Date functions only accept int values in Apache Spark 3.0; fractional and string values return AnalysisException error.

Written by Adam Pavlacka

Last published at: February 28th, 2023

Problem

You are attempting to use the date_add() or date_sub() functions in Spark 3.0, but they are returning an Error in SQL statement: AnalysisException error message.

In Spark 2.4 and below, both functions work as normal.

%sql

select date_add(cast('1964-05-23' as date), '12.34')

Cause

You are attempting to use a fractional or string value as the second argument.

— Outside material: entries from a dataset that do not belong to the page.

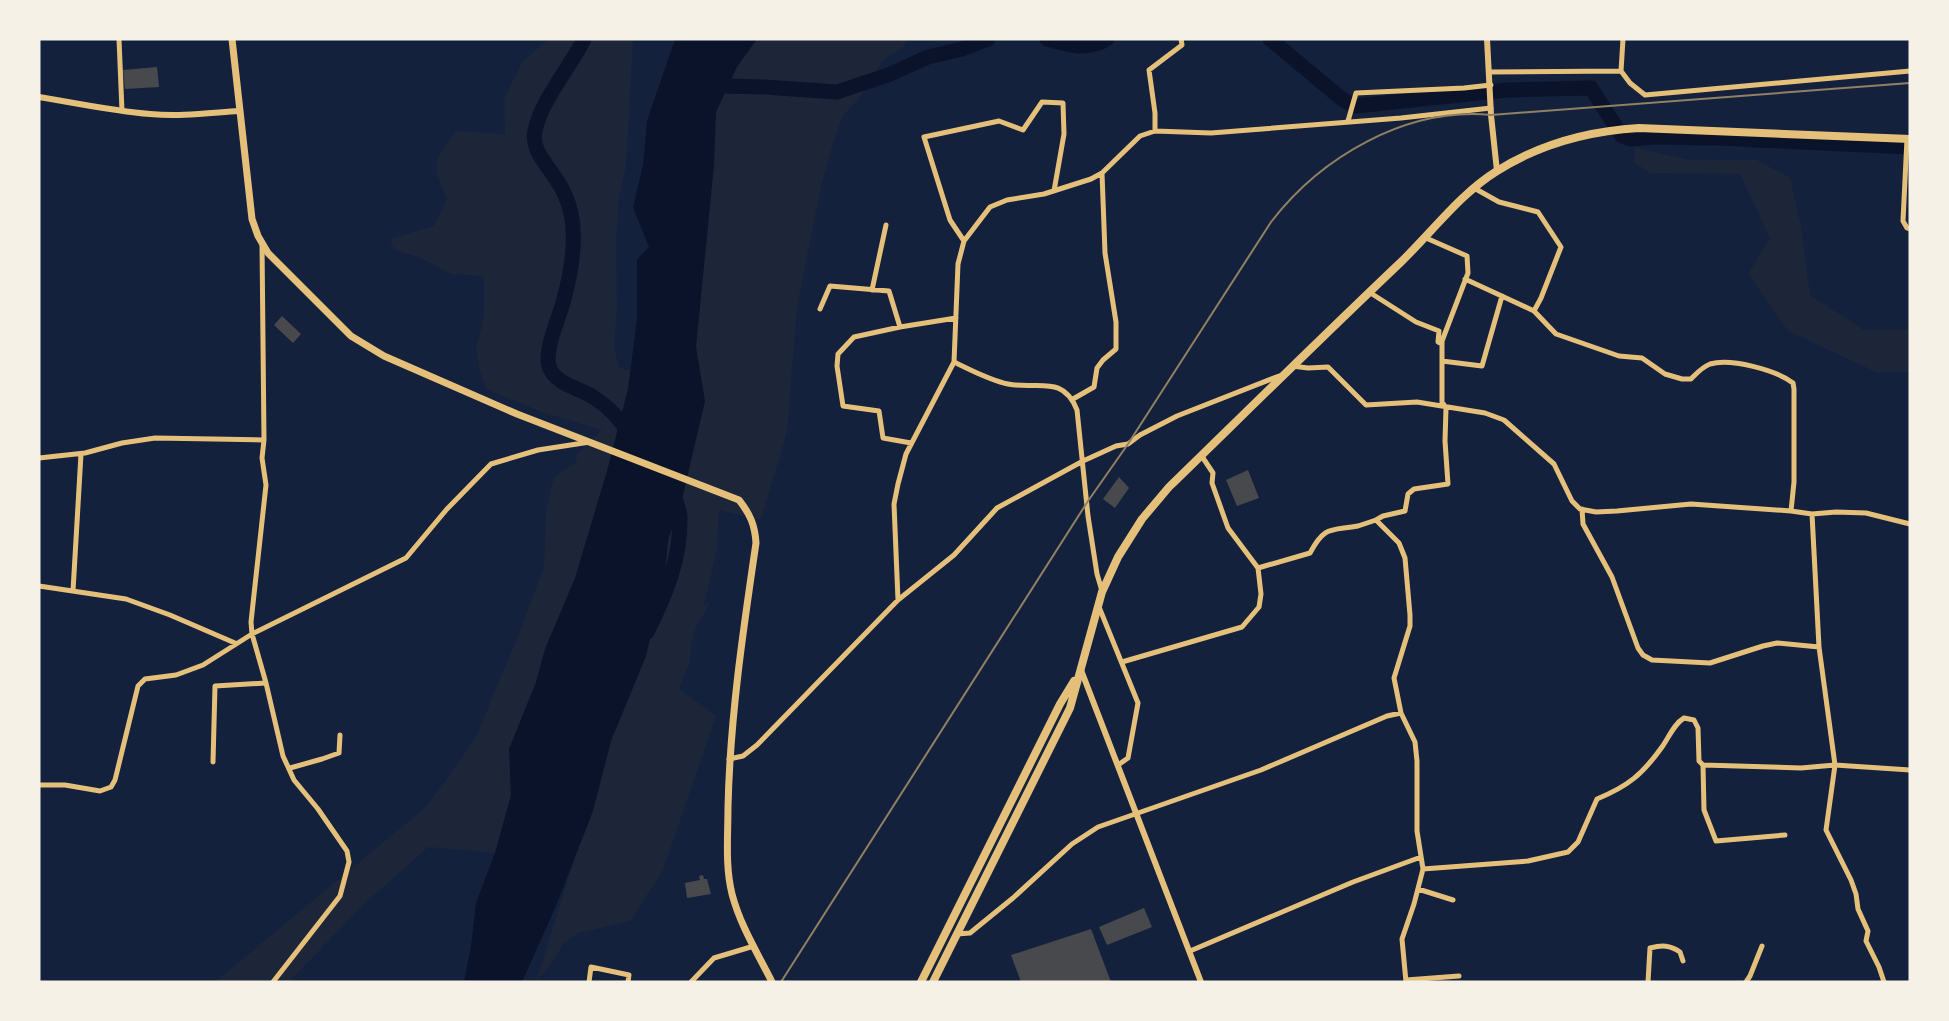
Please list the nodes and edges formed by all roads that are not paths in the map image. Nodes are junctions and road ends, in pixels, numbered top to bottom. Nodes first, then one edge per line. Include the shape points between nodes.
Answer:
1 (119, 39) edge
2 (232, 39) edge
3 (1181, 39) edge
4 (1487, 39) edge
5 (1623, 39) edge
6 (1621, 71) junction
7 (1910, 71) edge
8 (1490, 72) junction
9 (1491, 85) junction
10 (39, 97) edge
11 (1491, 108) junction
12 (122, 111) junction
13 (239, 111) junction
14 (1349, 118) junction
15 (1155, 131) junction
16 (1908, 141) edge
17 (1497, 171) junction
18 (1102, 173) junction
19 (1474, 188) junction
20 (1054, 191) junction
21 (886, 225) dead end
22 (1910, 229) edge
23 (1426, 238) junction
24 (964, 240) junction
25 (262, 243) junction
26 (1465, 279) junction
27 (872, 290) junction
28 (1369, 292) junction
29 (1502, 296) junction
30 (820, 309) dead end
31 (1534, 310) junction
32 (956, 318) junction
33 (900, 327) junction
34 (1442, 344) junction
35 (1442, 361) junction
36 (954, 362) junction
37 (1292, 366) junction
38 (1284, 375) junction
39 (1073, 399) junction
40 (1446, 408) junction
41 (264, 440) junction
42 (591, 442) junction
43 (912, 443) junction
44 (81, 454) junction
45 (1201, 455) junction
46 (39, 458) edge
47 (1083, 461) junction
48 (1582, 510) junction
49 (1791, 511) junction
50 (1812, 514) junction
51 (1376, 520) junction
52 (1910, 524) edge
53 (1258, 568) junction
54 (39, 586) edge
55 (73, 591) junction
56 (1102, 592) junction
57 (898, 600) junction
58 (1098, 606) junction
59 (252, 633) junction
60 (236, 643) junction
61 (1818, 646) junction
62 (1122, 662) junction
63 (1081, 670) junction
64 (266, 683) junction
65 (1401, 713) junction
66 (340, 735) dead end
67 (729, 759) junction
68 (213, 762) dead end
69 (1118, 765) junction
70 (1703, 765) junction
71 (1835, 765) junction
72 (290, 768) junction
73 (1910, 770) edge
74 (39, 785) edge
75 (1137, 814) junction
76 (1785, 835) dead end
77 (1421, 857) junction
78 (1423, 869) junction
79 (1418, 889) junction
80 (1453, 900) dead end
81 (957, 934) junction
82 (754, 946) junction
83 (1762, 946) dead end
84 (1190, 951) junction
85 (1683, 961) dead end
86 (1459, 976) dead end
87 (1406, 981) edge
88 (273, 982) edge
89 (589, 982) edge
90 (628, 982) edge
91 (691, 982) edge
92 (772, 982) edge
93 (921, 982) edge
94 (933, 982) edge
95 (1201, 982) edge
96 (1648, 982) edge
97 (1746, 982) edge
98 (1884, 982) edge

1 - 12 street
2 - 13 main road
3 - 15 street via 1182,45 1149,70
4 - 8 street
5 - 6 street
6 - 7 street via 1645,95
6 - 8 street
8 - 9 street
9 - 11 street
9 - 14 street via 1356,93
10 - 12 street
11 - 14 street via 1401,118
11 - 17 street
12 - 13 street via 173,115
13 - 25 main road via 252,219
14 - 15 street via 1210,134
15 - 18 street via 1140,136
16 - 17 highway via 1639,128 1609,130 1536,151
16 - 22 street via 1903,221
17 - 19 highway
18 - 20 street
18 - 39 street via 1116,349 1097,368 1094,387
19 - 23 highway
19 - 31 street via 1499,202 1538,212 1561,247
20 - 24 street via 990,207
20 - 24 street via 1064,134 1063,103 1042,102 1023,130 999,121 924,137 950,220
21 - 27 street
23 - 26 street via 1467,256
23 - 28 highway
24 - 32 street via 958,264
25 - 41 street
25 - 42 main road via 336,323 365,346
26 - 29 street
26 - 34 street
27 - 30 street via 830,286
27 - 33 street via 889,291
28 - 34 street via 1416,322 1439,331 1438,342
28 - 37 highway
29 - 31 street
29 - 35 street via 1482,366
31 - 49 street via 1556,334 1619,356 1642,358 1665,374 1682,379 1690,379 1706,365 1716,363 1760,368 1793,383
32 - 33 street
32 - 36 street
33 - 43 street via 854,337 838,354 837,366 843,406 879,411 883,438
34 - 35 street
35 - 40 street via 1442,402
36 - 39 street via 1009,384 1056,386
36 - 43 street
37 - 38 highway
37 - 40 street via 1328,367 1366,405 1417,402
38 - 45 highway
38 - 47 street via 1177,416 1128,444
39 - 47 street
40 - 48 street via 1485,412 1504,420 1554,464 1572,501
40 - 51 street via 1448,484 1414,489 1408,494 1405,511
41 - 44 street via 156,438
41 - 59 street via 266,485
42 - 59 street via 538,450 491,464 406,558
42 - 67 main road via 739,500 750,514 756,543
43 - 57 street via 894,504
44 - 46 street
44 - 55 street
45 - 53 street via 1213,473 1212,483 1228,528
45 - 56 highway via 1142,519
47 - 56 street
47 - 57 street via 997,508 954,555
48 - 49 street via 1690,504
48 - 61 street via 1583,524 1612,578 1643,655 1652,660 1710,663 1763,645
49 - 50 street
50 - 52 street via 1866,513
50 - 61 street
51 - 53 street via 1330,530 1310,553
51 - 65 street via 1399,543 1405,558 1410,626 1394,678
53 - 62 street via 1262,594 1259,607 1242,627
54 - 55 street
55 - 60 street via 126,599
56 - 58 highway
57 - 67 street via 757,745 743,756
58 - 62 street
58 - 63 highway
59 - 60 street
59 - 64 street
60 - 74 street via 203,665 177,675 145,679 138,686 111,787 100,791
61 - 71 street
62 - 69 street via 1138,703 1128,758
63 - 69 street
63 - 81 highway via 1070,708
63 - 93 highway via 1060,704
64 - 68 street via 215,686
64 - 72 street via 283,756
65 - 75 street
65 - 77 street via 1415,742
66 - 72 street via 339,753
67 - 82 main road via 728,868 732,895
69 - 75 street
70 - 71 street
70 - 76 street via 1704,810 1716,841
70 - 78 street via 1699,761 1697,724 1682,718 1637,777 1622,789 1597,799 1578,842 1568,852 1528,861
71 - 73 street
71 - 98 street via 1826,830 1851,880 1868,931 1866,941
72 - 88 street via 294,780 347,851 349,862 340,896
75 - 81 street via 1098,827 970,933
75 - 84 street
77 - 78 street
77 - 84 street
78 - 79 street
79 - 80 street
79 - 87 street via 1402,939
81 - 94 highway
82 - 91 street via 714,958
82 - 92 main road
83 - 97 street
84 - 95 street
85 - 96 street via 1680,952 1671,946 1650,948
86 - 87 street
89 - 90 street via 591,967 629,975

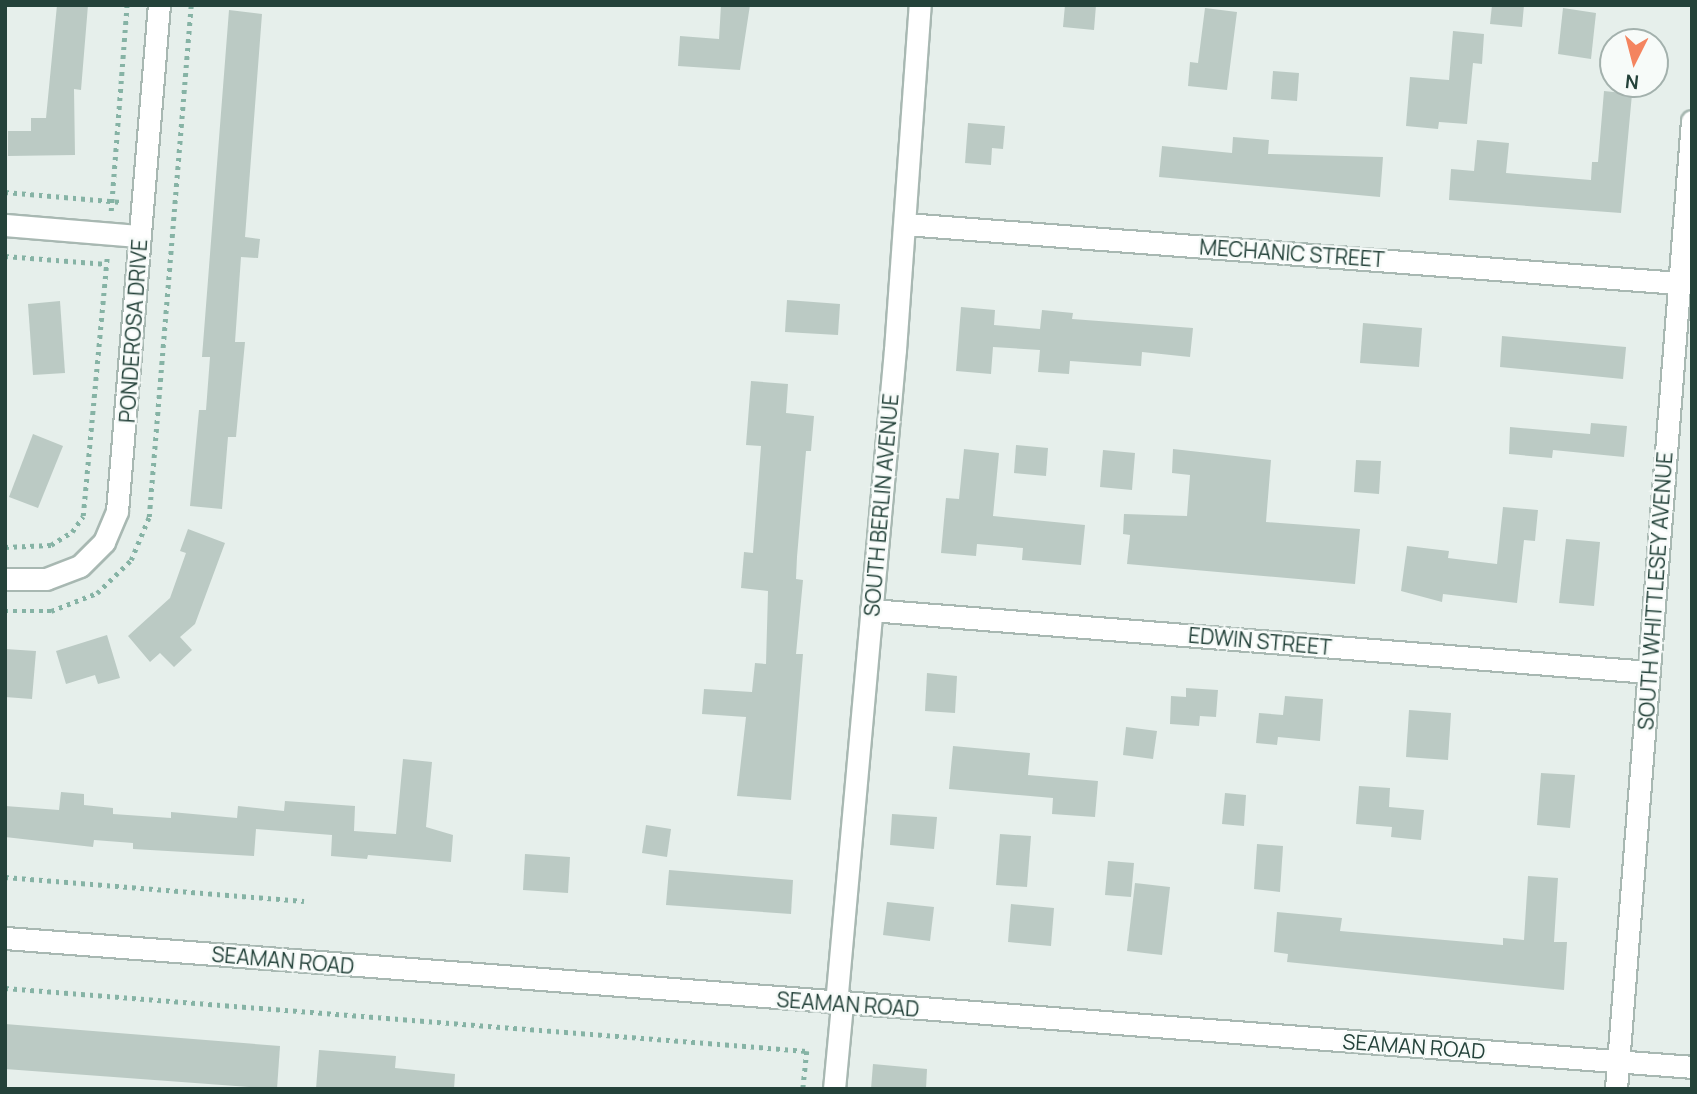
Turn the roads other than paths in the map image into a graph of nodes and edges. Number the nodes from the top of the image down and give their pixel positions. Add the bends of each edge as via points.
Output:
1 (159, 5) edge
2 (920, 5) edge
3 (1692, 121) edge
4 (905, 224) junction
5 (5, 225) edge
6 (140, 236) junction
7 (1679, 283) junction
8 (5, 579) edge
9 (871, 610) junction
10 (1648, 672) junction
11 (5, 938) edge
12 (839, 1004) junction
13 (1618, 1062) junction
14 (1692, 1067) edge
15 (834, 1089) edge
16 (1616, 1089) edge

1 - 6 street, PONDEROSA DRIVE
2 - 4 street, SOUTH BERLIN AVENUE
3 - 7 street, SOUTH WHITTLESEY AVENUE
4 - 7 street, MECHANIC STREET
4 - 9 street, SOUTH BERLIN AVENUE
5 - 6 street
6 - 8 street, PONDEROSA DRIVE via 120,493 112,528 94,554 63,575 29,581
7 - 10 street, SOUTH WHITTLESEY AVENUE
9 - 10 street, EDWIN STREET
9 - 12 street, SOUTH BERLIN AVENUE
10 - 13 street, SOUTH WHITTLESEY AVENUE
11 - 12 street, SEAMAN ROAD
12 - 13 street, SEAMAN ROAD
12 - 15 street, SOUTH BERLIN AVENUE
13 - 14 street, SEAMAN ROAD
13 - 16 street, SOUTH WHITTLESEY AVENUE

In Spark 2.4 and below, if the second argument is a fractional or string value, it is coerced to an int value before date_add() or date_sub() is evaluated.

Using the example code listed above, the value 12.34 is converted to 12 before date_add() is evaluated.

In Spark 3.0, if the second argument is a fractional or string value, it returns an error.

Solution

Use int, smallint, or tinyint values as the second argument for the date_add() or date_sub() functions in Spark 3.0.

%sql

select date_add(cast('1964-05-23' as date), '12')
%sql

select date_add(cast('1964-05-23' as date), 12)

Both of these examples work properly in Spark 3.0.

Delete

Info

If you are importing this data from another source, you should create a routine to sanitize the values and ensure the data is in integer form before passing it to one of the date functions.